The Meerut prisoners, Englishmen and Indians in the dock together, destroyed once and for all the jingo picture of “black men” versus “white men,” of “Asiatics against Europeans” and showed the true line of cleavage in a fight of the oppressed of both nations against the oppressors. To obtain their release, therefore, must be the object of both British and Indian workers. But it is the British Governments—Tory, Labour and National—that have kept them in prison. It is the British Government which is responsible for the sentence. The biggest responsibility lies with the British working class to secure their release, by nation-wide agitation in every organisation, in every kind of meeting.

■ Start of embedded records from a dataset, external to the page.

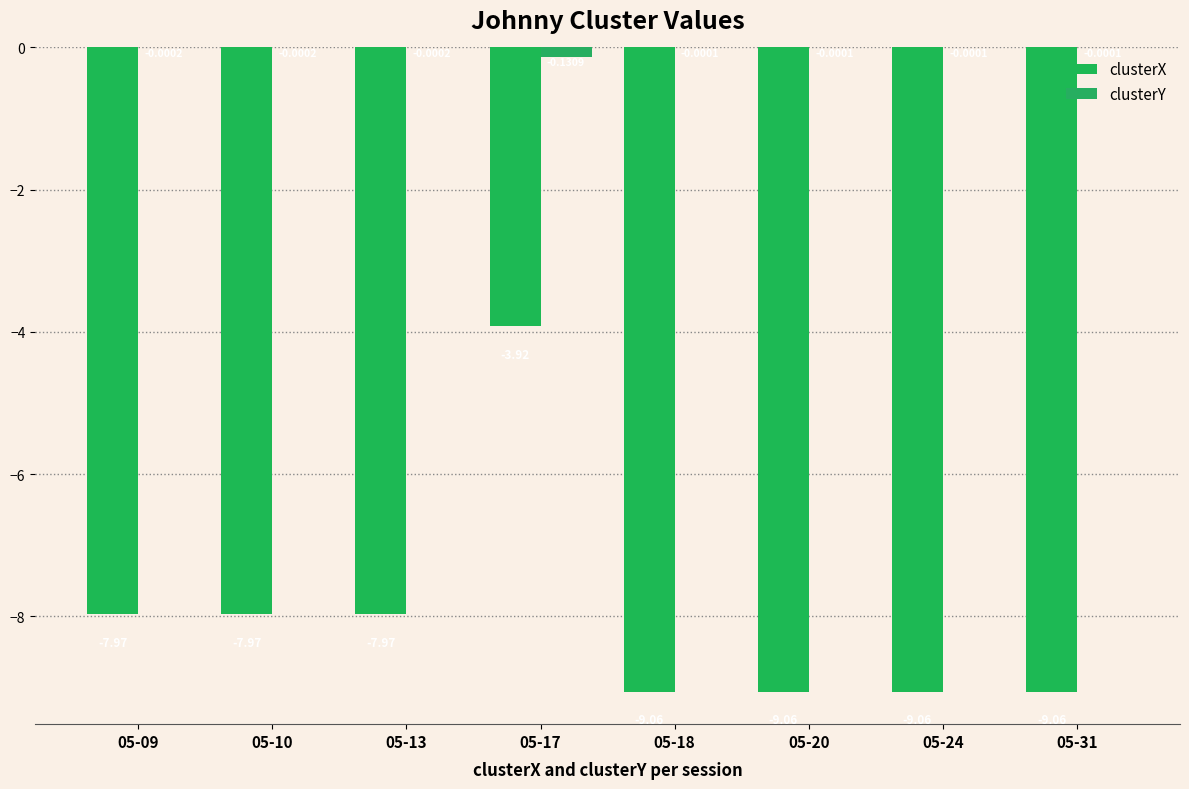

How many values in the clusterX series exceed -7?

1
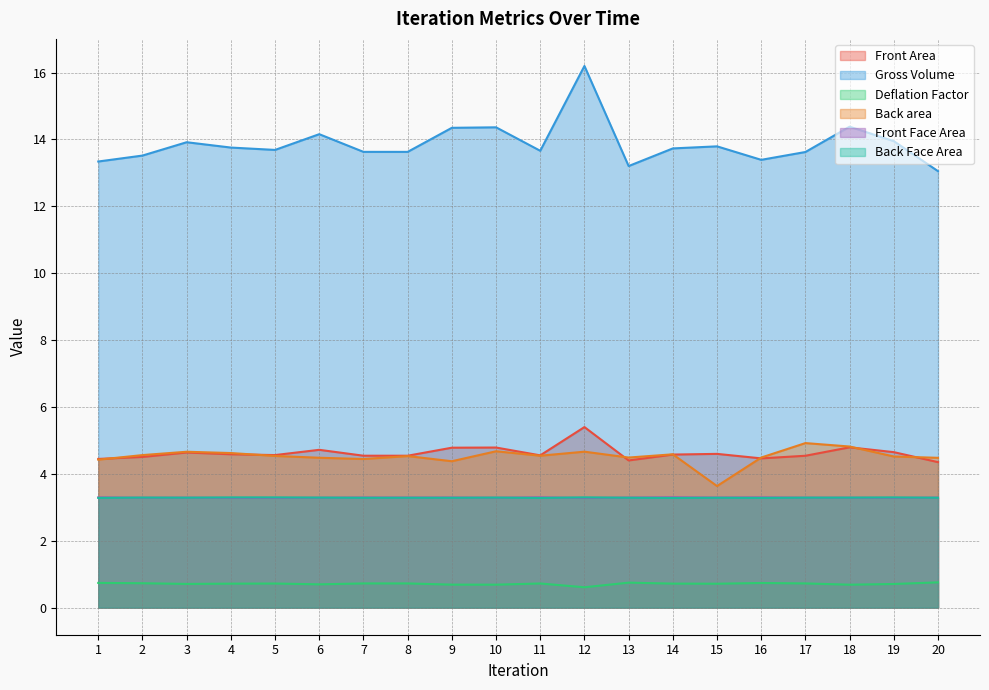

How many interior local valleys does the Front Face Area series have?

7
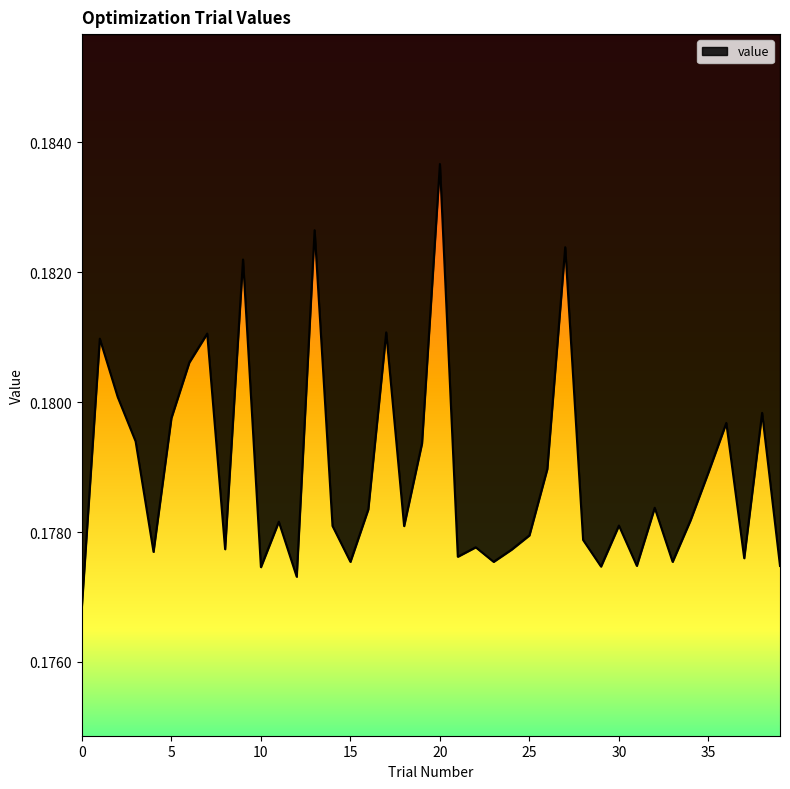

Rank the categories by value from lowest to highest.

0, 12, 10, 29, 39, 31, 15, 23, 33, 37, 21, 4, 24, 8, 22, 28, 25, 18, 14, 30, 11, 34, 16, 32, 35, 26, 19, 3, 36, 5, 38, 2, 6, 1, 7, 17, 9, 27, 13, 20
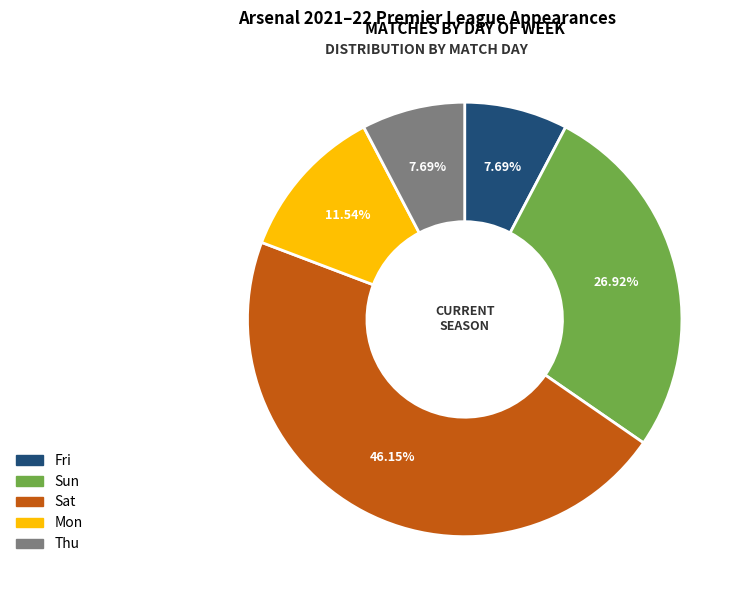

Does any single category account for the majority?

No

The feeling of horror and indignation that was felt in the middle of January when the sentences were announced must grow into a powerful agitation that will force open the prison doors, annul these venomous sentences, and establish the workers’ right to organisation in India.


Note by transcriber Ted Crawford. After the trial the three Englishmen were swiftly deported back to Britain where Ben Bradley wrote on India in Labour Monthly in March 1934. Phil Spratt, as a ‘Cambridge man’ and traitor to his class, got the heaviest sentence of the English of 12 years transportation. He later wrote Blowing Up India, published in Calcutta, 1955.